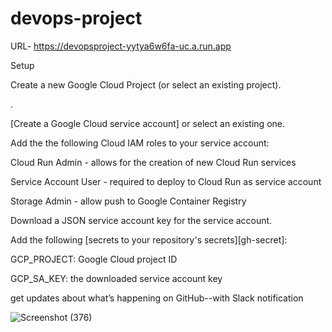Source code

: # devops-project
URL- https://devopsproject-yytya6w6fa-uc.a.run.app

Setup

Create a new Google Cloud Project (or select an existing project).

<Enable the Cloud Run API>.

[Create a Google Cloud service account] or select an existing one.

Add the the following Cloud IAM roles to your service account:

Cloud Run Admin - allows for the creation of new Cloud Run services

Service Account User - required to deploy to Cloud Run as service account

Storage Admin - allow push to Google Container Registry

Download a JSON service account key for the service account.

Add the following [secrets to your repository's secrets][gh-secret]:

GCP_PROJECT: Google Cloud project ID

GCP_SA_KEY: the downloaded service account key

get updates about what’s happening on GitHub--with Slack notification

![Screenshot (376)](https://user-images.githubusercontent.com/79751930/121505001-0744b780-ca15-11eb-9c13-535f503026b5.png)



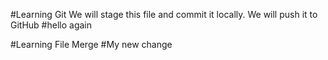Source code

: #Learning Git
We will stage this file and commit it locally. We will push it to GitHub
#hello again

#Learning File Merge
#My new change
------------------------------------------------------------
▸ PROBLEM REQUIREMENTS
Return all of the lines above without any changes, and leave the pictures out of your answer.

▸ WRITTEN RESPONSE
Source code

: # devops-project
URL- https://devopsproject-yytya6w6fa-uc.a.run.app

Setup

Create a new Google Cloud Project (or select an existing project).

<Enable the Cloud Run API>.

[Create a Google Cloud service account] or select an existing one.

Add the the following Cloud IAM roles to your service account:

Cloud Run Admin - allows for the creation of new Cloud Run services

Service Account User - required to deploy to Cloud Run as service account

Storage Admin - allow push to Google Container Registry

Download a JSON service account key for the service account.

Add the following [secrets to your repository's secrets][gh-secret]:

GCP_PROJECT: Google Cloud project ID

GCP_SA_KEY: the downloaded service account key

get updates about what’s happening on GitHub--with Slack notification

![Screenshot (376)](https://user-images.githubusercontent.com/79751930/121505001-0744b780-ca15-11eb-9c13-535f503026b5.png)



Source code

: #Learning Git
We will stage this file and commit it locally. We will push it to GitHub
#hello again

#Learning File Merge
#My new change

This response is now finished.